→ What you should do
Return each line exactly as written. Begin with the first line of the entries and end with the line that has "co-opt elites".

→ Material supplied
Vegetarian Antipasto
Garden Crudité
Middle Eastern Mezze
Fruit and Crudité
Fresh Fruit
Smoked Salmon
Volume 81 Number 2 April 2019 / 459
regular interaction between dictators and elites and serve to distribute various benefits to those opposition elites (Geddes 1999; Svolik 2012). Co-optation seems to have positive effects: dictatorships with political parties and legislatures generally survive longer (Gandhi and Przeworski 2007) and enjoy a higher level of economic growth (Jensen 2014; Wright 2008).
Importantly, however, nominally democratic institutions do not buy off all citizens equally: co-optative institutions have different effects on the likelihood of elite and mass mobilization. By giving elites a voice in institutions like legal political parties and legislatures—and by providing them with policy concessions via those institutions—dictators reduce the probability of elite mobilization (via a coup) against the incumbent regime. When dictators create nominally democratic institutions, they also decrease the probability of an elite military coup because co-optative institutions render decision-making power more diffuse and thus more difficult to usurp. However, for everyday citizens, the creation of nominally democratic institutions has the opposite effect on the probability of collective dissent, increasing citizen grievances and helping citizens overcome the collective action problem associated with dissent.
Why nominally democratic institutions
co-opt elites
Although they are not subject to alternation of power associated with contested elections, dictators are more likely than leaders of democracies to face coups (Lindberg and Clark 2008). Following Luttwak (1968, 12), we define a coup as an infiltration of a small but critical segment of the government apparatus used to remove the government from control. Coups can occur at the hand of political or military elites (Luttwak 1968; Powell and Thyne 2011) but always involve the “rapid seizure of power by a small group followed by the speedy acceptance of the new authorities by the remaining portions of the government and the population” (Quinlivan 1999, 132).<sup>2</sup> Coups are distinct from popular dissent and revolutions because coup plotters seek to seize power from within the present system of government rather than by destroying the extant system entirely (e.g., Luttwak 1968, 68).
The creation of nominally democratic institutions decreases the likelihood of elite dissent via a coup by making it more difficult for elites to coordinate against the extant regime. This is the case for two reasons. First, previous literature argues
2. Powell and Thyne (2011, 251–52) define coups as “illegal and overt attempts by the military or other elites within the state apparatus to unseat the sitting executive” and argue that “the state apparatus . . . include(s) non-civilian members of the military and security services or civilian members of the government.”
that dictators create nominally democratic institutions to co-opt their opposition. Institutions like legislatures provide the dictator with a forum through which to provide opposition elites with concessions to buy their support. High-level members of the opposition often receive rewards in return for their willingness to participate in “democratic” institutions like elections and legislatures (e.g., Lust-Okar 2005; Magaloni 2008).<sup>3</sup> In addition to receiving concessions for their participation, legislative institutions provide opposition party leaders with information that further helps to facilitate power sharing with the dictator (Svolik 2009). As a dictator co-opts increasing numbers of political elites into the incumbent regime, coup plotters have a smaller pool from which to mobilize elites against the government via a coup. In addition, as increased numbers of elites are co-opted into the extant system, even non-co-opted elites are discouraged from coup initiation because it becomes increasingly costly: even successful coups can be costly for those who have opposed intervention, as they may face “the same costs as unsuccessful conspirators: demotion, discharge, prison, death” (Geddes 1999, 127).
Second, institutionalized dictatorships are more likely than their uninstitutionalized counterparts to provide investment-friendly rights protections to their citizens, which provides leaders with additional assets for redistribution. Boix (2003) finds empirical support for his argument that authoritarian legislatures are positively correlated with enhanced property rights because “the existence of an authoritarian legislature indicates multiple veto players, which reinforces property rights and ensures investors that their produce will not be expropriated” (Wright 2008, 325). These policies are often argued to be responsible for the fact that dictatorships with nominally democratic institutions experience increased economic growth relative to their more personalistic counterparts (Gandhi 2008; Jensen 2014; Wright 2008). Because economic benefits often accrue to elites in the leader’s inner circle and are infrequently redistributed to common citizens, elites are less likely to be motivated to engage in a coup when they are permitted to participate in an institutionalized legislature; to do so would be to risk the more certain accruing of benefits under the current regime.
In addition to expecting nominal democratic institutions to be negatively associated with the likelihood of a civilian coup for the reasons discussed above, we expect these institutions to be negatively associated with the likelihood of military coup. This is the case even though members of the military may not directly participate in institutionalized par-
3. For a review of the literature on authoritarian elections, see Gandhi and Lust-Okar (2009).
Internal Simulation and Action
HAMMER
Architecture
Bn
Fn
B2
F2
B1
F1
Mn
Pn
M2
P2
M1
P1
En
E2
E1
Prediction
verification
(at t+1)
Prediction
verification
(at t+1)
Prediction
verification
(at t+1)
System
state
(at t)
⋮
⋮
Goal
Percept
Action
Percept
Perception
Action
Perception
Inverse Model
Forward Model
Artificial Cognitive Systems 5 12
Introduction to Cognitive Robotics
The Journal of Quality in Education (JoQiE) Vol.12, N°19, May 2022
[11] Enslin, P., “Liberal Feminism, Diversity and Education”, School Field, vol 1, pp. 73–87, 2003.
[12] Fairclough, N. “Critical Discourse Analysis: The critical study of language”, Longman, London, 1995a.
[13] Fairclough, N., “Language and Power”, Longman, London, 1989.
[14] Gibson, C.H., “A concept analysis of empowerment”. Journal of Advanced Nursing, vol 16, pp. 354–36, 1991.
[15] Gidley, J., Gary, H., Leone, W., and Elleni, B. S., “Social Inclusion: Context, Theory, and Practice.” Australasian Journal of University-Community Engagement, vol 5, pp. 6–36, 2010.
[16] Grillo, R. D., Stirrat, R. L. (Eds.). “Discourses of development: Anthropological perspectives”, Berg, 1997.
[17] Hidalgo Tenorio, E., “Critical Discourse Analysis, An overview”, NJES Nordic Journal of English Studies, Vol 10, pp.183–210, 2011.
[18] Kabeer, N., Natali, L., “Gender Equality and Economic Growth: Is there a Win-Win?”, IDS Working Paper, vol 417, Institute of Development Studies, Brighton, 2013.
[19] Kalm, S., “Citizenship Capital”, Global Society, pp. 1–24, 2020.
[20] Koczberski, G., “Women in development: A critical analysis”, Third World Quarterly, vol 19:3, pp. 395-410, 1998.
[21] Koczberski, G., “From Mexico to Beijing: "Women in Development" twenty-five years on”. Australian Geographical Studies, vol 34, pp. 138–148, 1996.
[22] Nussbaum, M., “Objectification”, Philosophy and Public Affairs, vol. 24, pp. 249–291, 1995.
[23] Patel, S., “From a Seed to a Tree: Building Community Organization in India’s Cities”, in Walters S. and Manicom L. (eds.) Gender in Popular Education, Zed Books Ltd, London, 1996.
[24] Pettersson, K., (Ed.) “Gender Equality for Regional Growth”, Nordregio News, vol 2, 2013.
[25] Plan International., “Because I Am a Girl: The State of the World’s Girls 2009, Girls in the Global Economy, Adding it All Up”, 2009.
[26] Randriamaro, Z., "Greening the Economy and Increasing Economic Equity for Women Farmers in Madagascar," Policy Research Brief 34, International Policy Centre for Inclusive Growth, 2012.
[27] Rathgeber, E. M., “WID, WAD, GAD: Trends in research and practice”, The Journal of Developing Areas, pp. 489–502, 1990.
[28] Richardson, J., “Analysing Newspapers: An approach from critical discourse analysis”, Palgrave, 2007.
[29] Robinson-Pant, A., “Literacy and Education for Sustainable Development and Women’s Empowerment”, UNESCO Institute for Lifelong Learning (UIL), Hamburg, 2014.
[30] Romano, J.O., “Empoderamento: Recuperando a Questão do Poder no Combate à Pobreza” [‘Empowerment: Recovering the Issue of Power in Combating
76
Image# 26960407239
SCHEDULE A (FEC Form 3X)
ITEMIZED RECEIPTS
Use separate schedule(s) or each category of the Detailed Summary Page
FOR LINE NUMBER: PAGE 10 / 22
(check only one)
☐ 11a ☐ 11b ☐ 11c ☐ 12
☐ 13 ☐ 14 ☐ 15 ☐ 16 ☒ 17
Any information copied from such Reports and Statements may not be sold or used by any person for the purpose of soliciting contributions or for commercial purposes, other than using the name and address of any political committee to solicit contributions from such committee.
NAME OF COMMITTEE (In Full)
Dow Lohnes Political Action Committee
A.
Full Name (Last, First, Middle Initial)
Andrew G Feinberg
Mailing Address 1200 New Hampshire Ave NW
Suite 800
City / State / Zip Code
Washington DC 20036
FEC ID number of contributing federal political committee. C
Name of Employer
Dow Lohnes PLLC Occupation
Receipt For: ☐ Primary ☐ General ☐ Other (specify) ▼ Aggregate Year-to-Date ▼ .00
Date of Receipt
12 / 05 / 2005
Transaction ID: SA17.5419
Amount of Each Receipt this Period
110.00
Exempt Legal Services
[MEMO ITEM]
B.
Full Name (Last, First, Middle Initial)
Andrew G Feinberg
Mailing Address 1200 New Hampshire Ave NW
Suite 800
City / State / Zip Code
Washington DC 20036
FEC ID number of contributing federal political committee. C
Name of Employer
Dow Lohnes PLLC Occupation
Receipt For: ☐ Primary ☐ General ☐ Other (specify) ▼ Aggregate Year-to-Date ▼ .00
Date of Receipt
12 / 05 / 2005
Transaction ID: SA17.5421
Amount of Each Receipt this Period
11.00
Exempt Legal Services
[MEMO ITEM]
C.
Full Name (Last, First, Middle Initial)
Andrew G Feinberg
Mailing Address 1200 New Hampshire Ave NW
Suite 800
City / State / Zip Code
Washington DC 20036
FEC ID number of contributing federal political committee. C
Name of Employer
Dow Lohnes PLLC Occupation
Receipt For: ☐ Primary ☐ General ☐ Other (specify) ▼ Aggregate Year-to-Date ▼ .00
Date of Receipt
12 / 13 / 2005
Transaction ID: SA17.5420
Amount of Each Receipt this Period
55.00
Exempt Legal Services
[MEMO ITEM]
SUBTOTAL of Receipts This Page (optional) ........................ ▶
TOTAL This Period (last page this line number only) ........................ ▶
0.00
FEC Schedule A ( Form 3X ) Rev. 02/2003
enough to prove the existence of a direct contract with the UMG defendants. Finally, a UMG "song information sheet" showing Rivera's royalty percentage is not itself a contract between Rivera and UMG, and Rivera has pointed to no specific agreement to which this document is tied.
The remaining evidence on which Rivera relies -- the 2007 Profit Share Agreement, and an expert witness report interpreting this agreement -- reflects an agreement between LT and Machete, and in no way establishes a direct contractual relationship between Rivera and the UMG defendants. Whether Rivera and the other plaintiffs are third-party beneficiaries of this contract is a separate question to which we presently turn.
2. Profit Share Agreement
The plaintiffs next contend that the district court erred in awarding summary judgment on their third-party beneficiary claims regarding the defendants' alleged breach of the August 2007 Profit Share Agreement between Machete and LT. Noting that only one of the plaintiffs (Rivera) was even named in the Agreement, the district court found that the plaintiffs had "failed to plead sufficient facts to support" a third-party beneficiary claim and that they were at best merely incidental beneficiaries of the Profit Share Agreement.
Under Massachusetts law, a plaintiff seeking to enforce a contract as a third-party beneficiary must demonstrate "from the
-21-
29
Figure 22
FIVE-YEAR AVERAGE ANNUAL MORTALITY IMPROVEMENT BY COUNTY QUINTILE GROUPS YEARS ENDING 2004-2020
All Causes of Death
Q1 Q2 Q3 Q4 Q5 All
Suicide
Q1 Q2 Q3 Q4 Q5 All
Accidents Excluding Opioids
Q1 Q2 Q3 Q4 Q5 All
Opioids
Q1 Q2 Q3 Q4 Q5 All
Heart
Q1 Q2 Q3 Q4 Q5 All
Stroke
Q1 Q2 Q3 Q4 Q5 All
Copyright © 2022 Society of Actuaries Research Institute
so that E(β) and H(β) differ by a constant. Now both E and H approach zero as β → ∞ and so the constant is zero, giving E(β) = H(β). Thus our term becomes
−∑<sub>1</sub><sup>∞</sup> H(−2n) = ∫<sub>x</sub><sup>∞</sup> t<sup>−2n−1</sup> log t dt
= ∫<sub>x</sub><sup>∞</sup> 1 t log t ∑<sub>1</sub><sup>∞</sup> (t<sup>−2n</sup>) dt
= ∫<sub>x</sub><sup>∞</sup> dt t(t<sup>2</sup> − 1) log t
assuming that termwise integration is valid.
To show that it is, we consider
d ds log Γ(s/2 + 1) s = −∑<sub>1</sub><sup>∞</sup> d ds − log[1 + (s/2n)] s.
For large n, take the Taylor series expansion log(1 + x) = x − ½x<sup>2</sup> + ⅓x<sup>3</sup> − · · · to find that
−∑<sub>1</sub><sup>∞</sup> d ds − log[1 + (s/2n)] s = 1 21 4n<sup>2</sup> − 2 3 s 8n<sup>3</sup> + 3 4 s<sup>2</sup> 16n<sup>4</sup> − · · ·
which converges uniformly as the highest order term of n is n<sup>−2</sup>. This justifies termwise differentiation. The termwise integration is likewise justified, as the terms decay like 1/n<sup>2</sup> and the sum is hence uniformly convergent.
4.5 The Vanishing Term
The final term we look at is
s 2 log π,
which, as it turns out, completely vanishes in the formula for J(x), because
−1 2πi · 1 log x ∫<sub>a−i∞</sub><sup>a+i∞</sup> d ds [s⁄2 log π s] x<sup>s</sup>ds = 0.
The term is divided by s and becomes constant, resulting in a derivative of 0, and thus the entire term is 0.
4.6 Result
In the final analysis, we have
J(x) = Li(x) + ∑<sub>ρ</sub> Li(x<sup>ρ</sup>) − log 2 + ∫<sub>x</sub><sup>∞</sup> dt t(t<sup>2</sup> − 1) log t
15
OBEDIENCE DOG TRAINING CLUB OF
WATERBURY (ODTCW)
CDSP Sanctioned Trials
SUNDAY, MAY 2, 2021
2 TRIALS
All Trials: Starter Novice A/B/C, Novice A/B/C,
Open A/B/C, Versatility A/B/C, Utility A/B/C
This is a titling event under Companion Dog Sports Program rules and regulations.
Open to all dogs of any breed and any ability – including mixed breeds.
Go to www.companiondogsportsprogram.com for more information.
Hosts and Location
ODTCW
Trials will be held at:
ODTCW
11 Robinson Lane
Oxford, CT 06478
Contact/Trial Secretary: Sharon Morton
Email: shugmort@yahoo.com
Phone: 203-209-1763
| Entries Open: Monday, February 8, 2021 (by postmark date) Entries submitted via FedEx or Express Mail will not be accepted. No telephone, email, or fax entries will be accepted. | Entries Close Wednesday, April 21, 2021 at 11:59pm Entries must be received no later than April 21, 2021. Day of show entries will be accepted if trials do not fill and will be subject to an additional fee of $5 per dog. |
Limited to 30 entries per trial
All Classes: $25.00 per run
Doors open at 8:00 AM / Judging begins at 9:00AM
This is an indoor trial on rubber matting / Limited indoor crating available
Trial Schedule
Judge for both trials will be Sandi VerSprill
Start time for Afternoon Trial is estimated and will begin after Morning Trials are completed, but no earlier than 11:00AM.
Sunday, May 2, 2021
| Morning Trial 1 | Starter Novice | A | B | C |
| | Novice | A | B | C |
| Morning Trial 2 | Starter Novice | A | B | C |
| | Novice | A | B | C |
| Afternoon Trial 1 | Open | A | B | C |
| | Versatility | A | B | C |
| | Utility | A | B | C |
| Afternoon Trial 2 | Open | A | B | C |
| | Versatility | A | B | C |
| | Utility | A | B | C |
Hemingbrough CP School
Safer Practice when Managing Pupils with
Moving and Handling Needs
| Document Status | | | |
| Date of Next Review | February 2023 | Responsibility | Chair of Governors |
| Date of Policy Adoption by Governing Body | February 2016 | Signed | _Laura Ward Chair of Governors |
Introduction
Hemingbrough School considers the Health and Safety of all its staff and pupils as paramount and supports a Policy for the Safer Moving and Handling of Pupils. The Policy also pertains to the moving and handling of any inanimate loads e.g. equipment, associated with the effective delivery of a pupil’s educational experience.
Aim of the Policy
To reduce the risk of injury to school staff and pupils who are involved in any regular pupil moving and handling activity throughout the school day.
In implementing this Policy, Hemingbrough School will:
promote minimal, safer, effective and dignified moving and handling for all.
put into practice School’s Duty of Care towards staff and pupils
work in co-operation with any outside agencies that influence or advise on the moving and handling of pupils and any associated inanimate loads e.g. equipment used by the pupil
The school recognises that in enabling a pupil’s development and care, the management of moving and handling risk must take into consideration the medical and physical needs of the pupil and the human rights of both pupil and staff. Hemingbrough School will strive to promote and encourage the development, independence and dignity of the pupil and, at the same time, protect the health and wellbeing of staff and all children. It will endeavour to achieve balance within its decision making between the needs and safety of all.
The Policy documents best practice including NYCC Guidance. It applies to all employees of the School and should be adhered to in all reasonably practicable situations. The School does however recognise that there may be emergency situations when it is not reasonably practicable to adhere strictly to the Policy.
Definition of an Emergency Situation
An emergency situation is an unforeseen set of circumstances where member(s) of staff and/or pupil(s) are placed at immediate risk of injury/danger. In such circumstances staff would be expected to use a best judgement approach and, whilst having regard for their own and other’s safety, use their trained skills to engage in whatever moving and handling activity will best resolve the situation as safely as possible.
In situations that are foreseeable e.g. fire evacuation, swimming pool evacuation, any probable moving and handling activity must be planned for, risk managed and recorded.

→ Response for this exercise
Vegetarian Antipasto
Garden Crudité
Middle Eastern Mezze
Fruit and Crudité
Fresh Fruit
Smoked Salmon
Volume 81 Number 2 April 2019 / 459
regular interaction between dictators and elites and serve to distribute various benefits to those opposition elites (Geddes 1999; Svolik 2012). Co-optation seems to have positive effects: dictatorships with political parties and legislatures generally survive longer (Gandhi and Przeworski 2007) and enjoy a higher level of economic growth (Jensen 2014; Wright 2008).
Importantly, however, nominally democratic institutions do not buy off all citizens equally: co-optative institutions have different effects on the likelihood of elite and mass mobilization. By giving elites a voice in institutions like legal political parties and legislatures—and by providing them with policy concessions via those institutions—dictators reduce the probability of elite mobilization (via a coup) against the incumbent regime. When dictators create nominally democratic institutions, they also decrease the probability of an elite military coup because co-optative institutions render decision-making power more diffuse and thus more difficult to usurp. However, for everyday citizens, the creation of nominally democratic institutions has the opposite effect on the probability of collective dissent, increasing citizen grievances and helping citizens overcome the collective action problem associated with dissent.
Why nominally democratic institutions
co-opt elites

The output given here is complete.